Entries provided section start

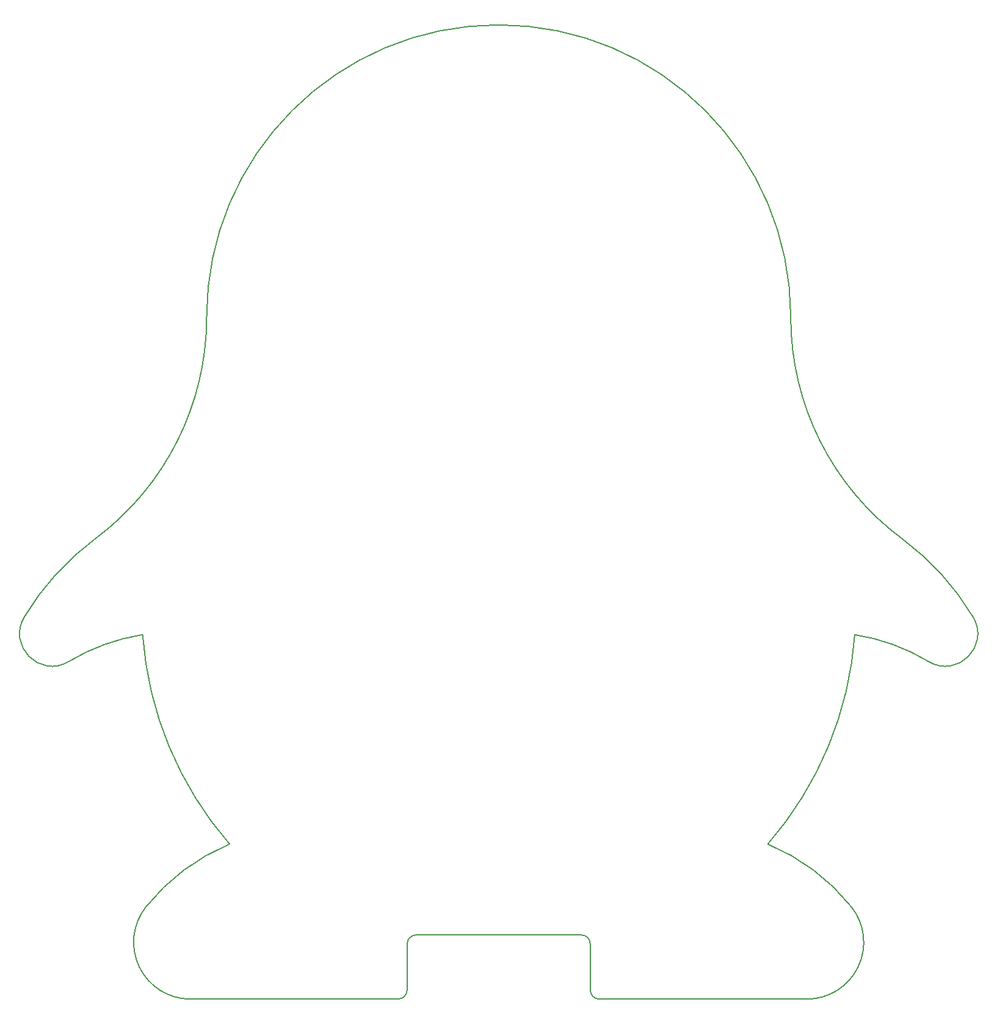
<source format=gm1>
%TF.GenerationSoftware,KiCad,Pcbnew,5.1.10-88a1d61d58~88~ubuntu18.04.1*%
%TF.CreationDate,2021-09-11T11:40:16+10:00*%
%TF.ProjectId,swag-badge,73776167-2d62-4616-9467-652e6b696361,rev?*%
%TF.SameCoordinates,PX405f7e0PYfa3044a0*%
%TF.FileFunction,Profile,NP*%
%FSLAX46Y46*%
G04 Gerber Fmt 4.6, Leading zero omitted, Abs format (unit mm)*
G04 Created by KiCad (PCBNEW 5.1.10-88a1d61d58~88~ubuntu18.04.1) date 2021-09-11 11:40:16*
%MOMM*%
%LPD*%
G01*
G04 APERTURE LIST*
%TA.AperFunction,Profile*%
%ADD10C,0.150000*%
%TD*%
G04 APERTURE END LIST*
D10*
X-108000001Y96999999D02*
G75*
G02*
X-67500000Y137500000I40500001J0D01*
G01*
X-110249999Y2499999D02*
X-82500000Y2499999D01*
X-110249999Y2499998D02*
G75*
G02*
X-116401668Y15291563I0J7875001D01*
G01*
X-116401668Y15291564D02*
G75*
G02*
X-104813593Y23973922I22550051J-18022553D01*
G01*
X-104813593Y23973922D02*
G75*
G02*
X-116875955Y52997858I37313593J32526077D01*
G01*
X-127108170Y49282306D02*
G75*
G02*
X-116875955Y52997858I14608171J-24282307D01*
G01*
X-127108170Y49282307D02*
G75*
G02*
X-133287761Y55451677I-2319758J3855998D01*
G01*
X-133287761Y55451677D02*
G75*
G02*
X-123482546Y66263937I32037762J-19201678D01*
G01*
X-108000000Y96999999D02*
G75*
G02*
X-123482546Y66263937I-38250000J0D01*
G01*
X-11517454Y66263937D02*
G75*
G02*
X-1712239Y55451677I-22232547J-30013938D01*
G01*
X-11517454Y66263937D02*
G75*
G02*
X-27000000Y96999999I22767454J30736062D01*
G01*
X-67500000Y137499999D02*
G75*
G02*
X-27000000Y96999999I0J-40500000D01*
G01*
X-24750001Y2499999D02*
X-52500000Y2500000D01*
X-18598333Y15291563D02*
G75*
G02*
X-24750001Y2499999I-6151668J-4916564D01*
G01*
X-30186406Y23973922D02*
G75*
G02*
X-18598332Y15291563I-10961977J-26704911D01*
G01*
X-18124045Y52997858D02*
G75*
G02*
X-30186407Y23973922I-49375955J3502141D01*
G01*
X-18124045Y52997858D02*
G75*
G02*
X-7891830Y49282306I-4375956J-27997859D01*
G01*
X-1712239Y55451678D02*
G75*
G02*
X-7891830Y49282306I-3859833J-2313373D01*
G01*
%TO.C,J7*%
X-54800000Y3770000D02*
X-54800000Y10120000D01*
X-56070000Y11390000D02*
X-78929999Y11390000D01*
X-80199999Y10120000D02*
X-80199999Y3770000D01*
X-81470000Y2500000D02*
X-82500000Y2500000D01*
X-53530000Y2500000D02*
X-52500000Y2500000D01*
X-80199999Y3770000D02*
G75*
G02*
X-81469999Y2500000I-1270000J0D01*
G01*
X-80199999Y10120000D02*
G75*
G02*
X-78929999Y11390000I1270000J0D01*
G01*
X-56070000Y11390000D02*
G75*
G02*
X-54800000Y10120000I0J-1270000D01*
G01*
X-53530000Y2500000D02*
G75*
G02*
X-54800000Y3770000I0J1270000D01*
G01*
%TD*%
M02*

</source>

Entries provided section end

The records above should be output exactly, but without any of their pictures.

§ Answer to this problem
<source format=gm1>
%TF.GenerationSoftware,KiCad,Pcbnew,5.1.10-88a1d61d58~88~ubuntu18.04.1*%
%TF.CreationDate,2021-09-11T11:40:16+10:00*%
%TF.ProjectId,swag-badge,73776167-2d62-4616-9467-652e6b696361,rev?*%
%TF.SameCoordinates,PX405f7e0PYfa3044a0*%
%TF.FileFunction,Profile,NP*%
%FSLAX46Y46*%
G04 Gerber Fmt 4.6, Leading zero omitted, Abs format (unit mm)*
G04 Created by KiCad (PCBNEW 5.1.10-88a1d61d58~88~ubuntu18.04.1) date 2021-09-11 11:40:16*
%MOMM*%
%LPD*%
G01*
G04 APERTURE LIST*
%TA.AperFunction,Profile*%
%ADD10C,0.150000*%
%TD*%
G04 APERTURE END LIST*
D10*
X-108000001Y96999999D02*
G75*
G02*
X-67500000Y137500000I40500001J0D01*
G01*
X-110249999Y2499999D02*
X-82500000Y2499999D01*
X-110249999Y2499998D02*
G75*
G02*
X-116401668Y15291563I0J7875001D01*
G01*
X-116401668Y15291564D02*
G75*
G02*
X-104813593Y23973922I22550051J-18022553D01*
G01*
X-104813593Y23973922D02*
G75*
G02*
X-116875955Y52997858I37313593J32526077D01*
G01*
X-127108170Y49282306D02*
G75*
G02*
X-116875955Y52997858I14608171J-24282307D01*
G01*
X-127108170Y49282307D02*
G75*
G02*
X-133287761Y55451677I-2319758J3855998D01*
G01*
X-133287761Y55451677D02*
G75*
G02*
X-123482546Y66263937I32037762J-19201678D01*
G01*
X-108000000Y96999999D02*
G75*
G02*
X-123482546Y66263937I-38250000J0D01*
G01*
X-11517454Y66263937D02*
G75*
G02*
X-1712239Y55451677I-22232547J-30013938D01*
G01*
X-11517454Y66263937D02*
G75*
G02*
X-27000000Y96999999I22767454J30736062D01*
G01*
X-67500000Y137499999D02*
G75*
G02*
X-27000000Y96999999I0J-40500000D01*
G01*
X-24750001Y2499999D02*
X-52500000Y2500000D01*
X-18598333Y15291563D02*
G75*
G02*
X-24750001Y2499999I-6151668J-4916564D01*
G01*
X-30186406Y23973922D02*
G75*
G02*
X-18598332Y15291563I-10961977J-26704911D01*
G01*
X-18124045Y52997858D02*
G75*
G02*
X-30186407Y23973922I-49375955J3502141D01*
G01*
X-18124045Y52997858D02*
G75*
G02*
X-7891830Y49282306I-4375956J-27997859D01*
G01*
X-1712239Y55451678D02*
G75*
G02*
X-7891830Y49282306I-3859833J-2313373D01*
G01*
%TO.C,J7*%
X-54800000Y3770000D02*
X-54800000Y10120000D01*
X-56070000Y11390000D02*
X-78929999Y11390000D01*
X-80199999Y10120000D02*
X-80199999Y3770000D01*
X-81470000Y2500000D02*
X-82500000Y2500000D01*
X-53530000Y2500000D02*
X-52500000Y2500000D01*
X-80199999Y3770000D02*
G75*
G02*
X-81469999Y2500000I-1270000J0D01*
G01*
X-80199999Y10120000D02*
G75*
G02*
X-78929999Y11390000I1270000J0D01*
G01*
X-56070000Y11390000D02*
G75*
G02*
X-54800000Y10120000I0J-1270000D01*
G01*
X-53530000Y2500000D02*
G75*
G02*
X-54800000Y3770000I0J1270000D01*
G01*
%TD*%
M02*

</source>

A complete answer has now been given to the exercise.